Experimental bias in metagenomics measurements
Microbiome measurements made via community sequencing (shotgun metagenomics or marker-gene sequencing) are currently inaccurate because existing experimental protocols are biased to measure some species 10-1000X more efficiently than others. As the different protocols used in different experiments enrich for different species, the measurements from different experiments are quantitatively incomparable. My current research aims to
- develop new methods to characterize bias from control experiments
- evaluate the effects of bias on microbiome analyses and diagnostics
- develop calibration methods to correct bias, making microbiome measurements accurate or at least quantitatively comparable across labs
This work is being carried out under the supervision of Ben Callahan at NC State and in collaboration with Amy Willis and David Clausen at the University of Washington. Our first effort was recently published in eLife; you can read a short summary here.

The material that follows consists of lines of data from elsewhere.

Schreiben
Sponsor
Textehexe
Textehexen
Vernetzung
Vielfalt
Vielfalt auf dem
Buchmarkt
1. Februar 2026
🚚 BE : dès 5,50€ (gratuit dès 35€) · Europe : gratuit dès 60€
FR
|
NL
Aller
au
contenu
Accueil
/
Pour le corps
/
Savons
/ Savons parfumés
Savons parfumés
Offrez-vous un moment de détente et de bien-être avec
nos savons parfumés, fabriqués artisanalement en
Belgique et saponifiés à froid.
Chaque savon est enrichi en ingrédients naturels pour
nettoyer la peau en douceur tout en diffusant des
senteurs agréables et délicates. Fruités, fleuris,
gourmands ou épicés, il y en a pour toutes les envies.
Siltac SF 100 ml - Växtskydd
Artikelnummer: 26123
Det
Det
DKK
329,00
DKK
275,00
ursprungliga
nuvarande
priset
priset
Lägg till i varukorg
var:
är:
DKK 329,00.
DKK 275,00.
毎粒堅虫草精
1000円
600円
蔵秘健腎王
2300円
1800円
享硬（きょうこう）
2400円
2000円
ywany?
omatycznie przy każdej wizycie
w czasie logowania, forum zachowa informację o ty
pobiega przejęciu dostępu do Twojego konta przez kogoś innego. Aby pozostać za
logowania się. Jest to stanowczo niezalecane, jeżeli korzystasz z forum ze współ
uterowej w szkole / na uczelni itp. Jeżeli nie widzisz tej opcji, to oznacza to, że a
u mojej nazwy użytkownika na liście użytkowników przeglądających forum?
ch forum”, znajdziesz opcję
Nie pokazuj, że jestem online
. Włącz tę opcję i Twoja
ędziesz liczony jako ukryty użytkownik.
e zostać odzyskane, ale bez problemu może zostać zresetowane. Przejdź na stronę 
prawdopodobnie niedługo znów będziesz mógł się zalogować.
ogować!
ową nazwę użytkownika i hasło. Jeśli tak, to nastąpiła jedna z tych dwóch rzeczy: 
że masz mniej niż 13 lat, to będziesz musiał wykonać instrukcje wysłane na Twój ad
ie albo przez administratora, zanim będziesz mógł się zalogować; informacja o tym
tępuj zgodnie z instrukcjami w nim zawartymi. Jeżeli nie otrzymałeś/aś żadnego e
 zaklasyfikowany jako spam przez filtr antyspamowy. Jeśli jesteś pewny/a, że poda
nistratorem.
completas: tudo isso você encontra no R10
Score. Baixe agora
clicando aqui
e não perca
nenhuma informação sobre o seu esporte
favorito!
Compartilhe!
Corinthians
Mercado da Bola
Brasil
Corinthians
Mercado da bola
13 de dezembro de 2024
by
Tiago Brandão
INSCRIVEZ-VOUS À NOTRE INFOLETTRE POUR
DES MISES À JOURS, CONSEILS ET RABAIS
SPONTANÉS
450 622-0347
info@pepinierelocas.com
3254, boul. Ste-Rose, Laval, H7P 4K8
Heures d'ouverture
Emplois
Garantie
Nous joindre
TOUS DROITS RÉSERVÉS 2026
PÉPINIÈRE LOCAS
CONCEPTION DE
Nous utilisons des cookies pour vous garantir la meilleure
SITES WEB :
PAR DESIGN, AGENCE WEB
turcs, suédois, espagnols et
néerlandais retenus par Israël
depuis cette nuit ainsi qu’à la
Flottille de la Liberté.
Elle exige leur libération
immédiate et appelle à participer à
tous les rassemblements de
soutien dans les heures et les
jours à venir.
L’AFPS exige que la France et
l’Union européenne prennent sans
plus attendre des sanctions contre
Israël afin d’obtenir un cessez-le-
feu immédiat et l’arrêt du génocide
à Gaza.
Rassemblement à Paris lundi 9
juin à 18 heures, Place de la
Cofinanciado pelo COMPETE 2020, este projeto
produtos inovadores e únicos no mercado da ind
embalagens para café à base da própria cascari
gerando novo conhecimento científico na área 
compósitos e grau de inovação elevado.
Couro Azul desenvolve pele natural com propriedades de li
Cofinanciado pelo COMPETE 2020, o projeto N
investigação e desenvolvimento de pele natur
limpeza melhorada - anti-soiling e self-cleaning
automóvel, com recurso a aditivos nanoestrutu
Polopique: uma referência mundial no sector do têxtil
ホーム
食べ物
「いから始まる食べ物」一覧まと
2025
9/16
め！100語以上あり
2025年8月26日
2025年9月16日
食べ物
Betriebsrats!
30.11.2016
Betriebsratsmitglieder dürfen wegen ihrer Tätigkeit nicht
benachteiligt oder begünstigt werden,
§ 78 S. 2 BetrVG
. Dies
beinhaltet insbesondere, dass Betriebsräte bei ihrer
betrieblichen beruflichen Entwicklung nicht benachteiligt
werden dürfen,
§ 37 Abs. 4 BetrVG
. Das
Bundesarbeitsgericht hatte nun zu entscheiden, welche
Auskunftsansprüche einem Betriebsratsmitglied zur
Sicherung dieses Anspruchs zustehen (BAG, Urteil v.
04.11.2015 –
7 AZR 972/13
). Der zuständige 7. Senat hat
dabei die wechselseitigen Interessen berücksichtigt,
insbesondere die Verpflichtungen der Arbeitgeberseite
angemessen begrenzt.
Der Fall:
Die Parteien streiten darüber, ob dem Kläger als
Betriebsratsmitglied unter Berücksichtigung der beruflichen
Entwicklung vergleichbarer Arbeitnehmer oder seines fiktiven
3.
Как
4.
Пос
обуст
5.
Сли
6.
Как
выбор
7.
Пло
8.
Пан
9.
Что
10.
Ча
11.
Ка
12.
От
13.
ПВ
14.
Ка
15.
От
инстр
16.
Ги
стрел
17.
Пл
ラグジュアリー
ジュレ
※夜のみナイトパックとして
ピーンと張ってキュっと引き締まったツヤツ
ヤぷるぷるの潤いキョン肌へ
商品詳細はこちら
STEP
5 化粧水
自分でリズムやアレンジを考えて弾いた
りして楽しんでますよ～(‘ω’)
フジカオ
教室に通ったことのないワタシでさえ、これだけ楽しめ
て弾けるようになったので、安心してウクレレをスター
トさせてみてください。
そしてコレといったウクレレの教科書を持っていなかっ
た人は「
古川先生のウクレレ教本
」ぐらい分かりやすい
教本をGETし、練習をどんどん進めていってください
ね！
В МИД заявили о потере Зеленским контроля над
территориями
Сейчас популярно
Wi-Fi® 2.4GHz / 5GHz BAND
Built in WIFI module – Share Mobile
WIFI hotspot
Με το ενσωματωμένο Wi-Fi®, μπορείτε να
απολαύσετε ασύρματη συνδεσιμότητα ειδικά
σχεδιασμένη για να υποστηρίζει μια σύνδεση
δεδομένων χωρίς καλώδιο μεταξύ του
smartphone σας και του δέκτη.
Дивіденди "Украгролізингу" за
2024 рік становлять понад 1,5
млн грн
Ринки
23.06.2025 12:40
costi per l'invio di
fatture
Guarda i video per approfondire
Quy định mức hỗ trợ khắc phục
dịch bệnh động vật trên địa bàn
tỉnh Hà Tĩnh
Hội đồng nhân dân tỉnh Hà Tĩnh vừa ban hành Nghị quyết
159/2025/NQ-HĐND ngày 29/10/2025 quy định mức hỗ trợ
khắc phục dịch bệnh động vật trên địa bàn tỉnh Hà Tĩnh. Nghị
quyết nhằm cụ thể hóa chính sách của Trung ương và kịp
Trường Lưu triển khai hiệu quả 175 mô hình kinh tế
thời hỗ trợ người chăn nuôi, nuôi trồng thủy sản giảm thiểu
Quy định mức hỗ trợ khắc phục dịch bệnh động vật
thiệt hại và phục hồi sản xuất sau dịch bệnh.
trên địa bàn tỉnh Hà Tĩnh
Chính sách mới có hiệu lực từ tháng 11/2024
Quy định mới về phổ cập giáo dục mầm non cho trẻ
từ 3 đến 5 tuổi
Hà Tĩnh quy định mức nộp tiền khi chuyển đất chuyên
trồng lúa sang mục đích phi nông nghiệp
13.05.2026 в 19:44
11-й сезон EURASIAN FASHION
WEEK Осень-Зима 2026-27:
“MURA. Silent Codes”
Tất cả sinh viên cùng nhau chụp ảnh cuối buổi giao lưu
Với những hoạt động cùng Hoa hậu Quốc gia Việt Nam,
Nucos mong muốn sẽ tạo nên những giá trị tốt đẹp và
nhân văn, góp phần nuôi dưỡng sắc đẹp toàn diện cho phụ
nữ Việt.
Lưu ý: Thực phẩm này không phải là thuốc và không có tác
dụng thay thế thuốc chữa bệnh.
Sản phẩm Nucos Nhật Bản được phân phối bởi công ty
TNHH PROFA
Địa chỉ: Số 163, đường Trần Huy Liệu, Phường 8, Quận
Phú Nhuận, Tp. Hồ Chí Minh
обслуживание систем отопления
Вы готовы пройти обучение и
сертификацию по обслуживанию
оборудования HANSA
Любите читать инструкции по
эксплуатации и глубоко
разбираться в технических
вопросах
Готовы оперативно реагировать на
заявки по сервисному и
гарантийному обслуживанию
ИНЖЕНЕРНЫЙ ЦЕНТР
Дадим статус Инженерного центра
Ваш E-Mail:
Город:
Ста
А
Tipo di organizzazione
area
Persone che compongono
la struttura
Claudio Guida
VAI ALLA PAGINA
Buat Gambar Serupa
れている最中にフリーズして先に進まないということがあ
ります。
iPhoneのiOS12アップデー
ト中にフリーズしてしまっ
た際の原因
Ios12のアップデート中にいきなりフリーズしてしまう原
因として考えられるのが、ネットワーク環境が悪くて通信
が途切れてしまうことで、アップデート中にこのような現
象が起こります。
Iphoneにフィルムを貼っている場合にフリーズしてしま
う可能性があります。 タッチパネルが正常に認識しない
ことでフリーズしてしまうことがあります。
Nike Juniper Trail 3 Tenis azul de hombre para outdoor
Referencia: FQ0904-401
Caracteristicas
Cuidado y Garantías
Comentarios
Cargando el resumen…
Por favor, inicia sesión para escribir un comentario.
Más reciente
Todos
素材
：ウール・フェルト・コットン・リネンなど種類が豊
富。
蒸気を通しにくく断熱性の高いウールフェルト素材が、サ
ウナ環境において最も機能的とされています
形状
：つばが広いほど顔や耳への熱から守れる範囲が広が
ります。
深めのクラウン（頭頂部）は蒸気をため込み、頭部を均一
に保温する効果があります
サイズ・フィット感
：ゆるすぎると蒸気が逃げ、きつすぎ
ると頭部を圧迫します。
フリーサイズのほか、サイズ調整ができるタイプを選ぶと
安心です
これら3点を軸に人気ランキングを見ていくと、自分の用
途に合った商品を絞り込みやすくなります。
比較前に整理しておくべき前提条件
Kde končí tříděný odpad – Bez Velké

C. difficile ecology and pathogenesis
I provide bioinformatic support to efforts in the lab of Casey Theriot to study the ecology and pathogenesis of the gut pathogen C. difficile. Projects I am involved in include characterizing the prevalence of C. difficile in domestic animals and understanding the role of the gut microbiota in preventing C. difficile colonization and disease in domestic animals and in experimental mouse models.
My PhD research used probabilistic mathematical modeling to study how spatial (geographic) structure affects the time it takes for a population to acquire a complex adaptation.